I've been using TARPIT in my servers since forever. That's 20+ years guaranteed. The only downsides I found are:

  • Installation requires compilation — the TARPIT target is not part of the stock Linux kernel, instead it is provided by the XTables-addon package. AFAIK, no major Linux distributions provide the addon as a ready-to-install binary package. So to have the TARPIT target you must get the sources and build the module yourself. Nowadays most Linux distros make this task easy, but it is still not as easy as apt install PACKAGE.

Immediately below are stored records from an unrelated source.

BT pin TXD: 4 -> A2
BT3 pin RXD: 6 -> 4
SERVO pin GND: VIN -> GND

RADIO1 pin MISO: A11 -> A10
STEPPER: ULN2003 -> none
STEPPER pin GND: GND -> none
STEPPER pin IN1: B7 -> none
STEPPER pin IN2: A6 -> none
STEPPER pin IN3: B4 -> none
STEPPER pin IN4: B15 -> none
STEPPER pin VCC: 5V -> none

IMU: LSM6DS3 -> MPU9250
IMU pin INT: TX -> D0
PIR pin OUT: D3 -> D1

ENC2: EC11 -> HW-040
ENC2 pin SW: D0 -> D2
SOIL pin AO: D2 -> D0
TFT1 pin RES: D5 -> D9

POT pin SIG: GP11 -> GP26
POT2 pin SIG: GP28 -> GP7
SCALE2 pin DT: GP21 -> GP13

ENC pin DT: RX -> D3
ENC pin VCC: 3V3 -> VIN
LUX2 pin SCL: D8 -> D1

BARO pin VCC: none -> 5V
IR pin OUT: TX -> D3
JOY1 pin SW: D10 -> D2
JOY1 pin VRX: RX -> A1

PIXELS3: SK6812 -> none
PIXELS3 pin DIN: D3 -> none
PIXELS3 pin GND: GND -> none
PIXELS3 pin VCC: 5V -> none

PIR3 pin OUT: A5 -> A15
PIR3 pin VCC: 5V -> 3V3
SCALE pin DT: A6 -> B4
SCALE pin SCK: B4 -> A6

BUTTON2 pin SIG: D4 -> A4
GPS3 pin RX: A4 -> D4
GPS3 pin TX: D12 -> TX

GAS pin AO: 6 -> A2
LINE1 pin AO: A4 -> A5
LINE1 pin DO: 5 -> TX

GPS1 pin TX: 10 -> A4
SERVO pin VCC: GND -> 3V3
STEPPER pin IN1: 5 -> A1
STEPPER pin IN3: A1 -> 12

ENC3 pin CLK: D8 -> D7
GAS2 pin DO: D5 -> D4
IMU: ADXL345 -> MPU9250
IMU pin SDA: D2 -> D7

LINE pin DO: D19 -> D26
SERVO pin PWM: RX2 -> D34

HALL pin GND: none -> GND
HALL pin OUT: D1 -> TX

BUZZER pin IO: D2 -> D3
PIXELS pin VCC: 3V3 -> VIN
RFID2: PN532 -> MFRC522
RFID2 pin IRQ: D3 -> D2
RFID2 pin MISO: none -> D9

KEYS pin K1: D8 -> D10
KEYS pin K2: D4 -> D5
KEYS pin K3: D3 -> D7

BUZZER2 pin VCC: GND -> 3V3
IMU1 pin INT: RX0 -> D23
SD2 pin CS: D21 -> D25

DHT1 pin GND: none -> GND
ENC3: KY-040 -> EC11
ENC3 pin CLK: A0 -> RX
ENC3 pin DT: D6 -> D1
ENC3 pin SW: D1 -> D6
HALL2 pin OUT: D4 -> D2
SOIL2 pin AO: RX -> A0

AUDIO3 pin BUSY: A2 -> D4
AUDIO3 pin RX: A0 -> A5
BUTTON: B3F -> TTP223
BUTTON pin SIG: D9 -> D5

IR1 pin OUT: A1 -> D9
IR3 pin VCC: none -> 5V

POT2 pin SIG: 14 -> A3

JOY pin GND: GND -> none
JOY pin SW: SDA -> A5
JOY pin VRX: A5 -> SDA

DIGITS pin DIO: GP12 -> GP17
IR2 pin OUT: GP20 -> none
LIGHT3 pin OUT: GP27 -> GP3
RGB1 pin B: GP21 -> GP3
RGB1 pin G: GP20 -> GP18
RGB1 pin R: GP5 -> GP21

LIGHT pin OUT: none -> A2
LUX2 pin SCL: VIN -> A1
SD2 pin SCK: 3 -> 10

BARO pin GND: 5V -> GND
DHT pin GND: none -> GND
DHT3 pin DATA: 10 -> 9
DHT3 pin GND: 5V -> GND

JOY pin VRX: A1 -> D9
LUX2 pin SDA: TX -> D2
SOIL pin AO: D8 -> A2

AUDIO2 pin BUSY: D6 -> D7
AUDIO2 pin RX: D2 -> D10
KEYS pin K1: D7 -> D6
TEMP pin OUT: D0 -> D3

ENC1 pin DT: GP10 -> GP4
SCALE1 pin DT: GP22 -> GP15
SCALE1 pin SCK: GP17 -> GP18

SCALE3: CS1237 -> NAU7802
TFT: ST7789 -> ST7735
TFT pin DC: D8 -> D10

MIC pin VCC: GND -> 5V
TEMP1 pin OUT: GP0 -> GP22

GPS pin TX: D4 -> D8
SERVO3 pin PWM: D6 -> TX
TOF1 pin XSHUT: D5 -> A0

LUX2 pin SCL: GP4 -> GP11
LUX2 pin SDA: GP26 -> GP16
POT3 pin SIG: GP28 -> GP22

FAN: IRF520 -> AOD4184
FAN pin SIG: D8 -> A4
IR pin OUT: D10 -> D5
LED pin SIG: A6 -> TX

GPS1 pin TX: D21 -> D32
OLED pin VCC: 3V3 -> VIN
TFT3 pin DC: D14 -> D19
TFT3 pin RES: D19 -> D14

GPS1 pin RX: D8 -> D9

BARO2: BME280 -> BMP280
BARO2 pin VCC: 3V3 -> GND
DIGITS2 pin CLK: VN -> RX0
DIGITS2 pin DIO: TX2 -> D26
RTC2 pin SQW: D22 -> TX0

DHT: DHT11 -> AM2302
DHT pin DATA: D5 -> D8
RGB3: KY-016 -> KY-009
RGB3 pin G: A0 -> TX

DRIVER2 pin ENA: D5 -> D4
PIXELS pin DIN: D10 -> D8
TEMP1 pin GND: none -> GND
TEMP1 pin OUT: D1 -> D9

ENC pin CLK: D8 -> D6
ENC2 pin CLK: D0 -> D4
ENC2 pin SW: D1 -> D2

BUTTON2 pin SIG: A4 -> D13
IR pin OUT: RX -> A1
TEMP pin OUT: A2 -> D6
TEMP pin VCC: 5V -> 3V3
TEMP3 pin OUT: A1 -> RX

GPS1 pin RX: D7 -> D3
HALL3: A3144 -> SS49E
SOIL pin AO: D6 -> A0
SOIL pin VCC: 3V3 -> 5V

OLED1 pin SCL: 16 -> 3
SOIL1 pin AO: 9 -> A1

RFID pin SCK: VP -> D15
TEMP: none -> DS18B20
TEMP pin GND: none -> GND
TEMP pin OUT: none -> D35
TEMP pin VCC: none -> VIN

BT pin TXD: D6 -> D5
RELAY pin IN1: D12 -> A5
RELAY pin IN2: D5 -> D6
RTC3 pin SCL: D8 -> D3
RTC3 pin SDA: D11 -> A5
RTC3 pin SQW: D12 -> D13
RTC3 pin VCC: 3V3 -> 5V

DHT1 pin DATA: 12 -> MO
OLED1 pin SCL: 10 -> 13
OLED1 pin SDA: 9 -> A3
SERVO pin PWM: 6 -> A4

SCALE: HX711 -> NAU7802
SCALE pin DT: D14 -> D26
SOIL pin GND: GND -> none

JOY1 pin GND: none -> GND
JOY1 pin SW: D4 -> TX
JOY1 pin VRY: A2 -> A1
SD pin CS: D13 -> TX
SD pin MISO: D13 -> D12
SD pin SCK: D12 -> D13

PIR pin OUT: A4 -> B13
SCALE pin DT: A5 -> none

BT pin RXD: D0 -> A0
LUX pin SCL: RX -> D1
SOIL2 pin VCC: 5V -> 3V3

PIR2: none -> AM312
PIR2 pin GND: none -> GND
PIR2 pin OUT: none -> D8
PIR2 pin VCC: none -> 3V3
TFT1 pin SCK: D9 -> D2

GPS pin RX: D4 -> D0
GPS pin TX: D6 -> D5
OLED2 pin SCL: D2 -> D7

  • Increased iptables rules complexity — although the TARPIT mechanism was designed to tie up only an attacker's resources, an improperly configured system can open your server to DOS attacks. Unfortunately, the most intuitive way to implement TARPIT (“oh, let's just replace -j DROP with -j TARPIT”) is wrong and is the one that leaves servers vulnerable. The reason is because the kernel does not know about your tarpitting business, and will attempt to do connection tracking in spite of it, and this will use resources on your server. An attacker who knows that your server is misconfigured like this can DOS it very easily, and to prevent that you need to do some tricks on your iptables rules, which adds complexity. Here's a gist with the technique I use and avoids this problem: https://gist.github.com/flaviovs/103a0dbf62c67ff371ff75fc62fdded3

Vulnerabilites

From an implementation perspective, as far as I can tell the only potential issue is the connection tracking DOS attack explained above, which can be exploited if you don't configure your iptables properly

If you're talking about software vulnerabilities, then it is hard to prove that any software is free of problems. Given the maturity of the project I deem it as pretty safe. AFAIK there's no reported vulnerability against it too. Of course, this is just me — you should your due diligence before using it.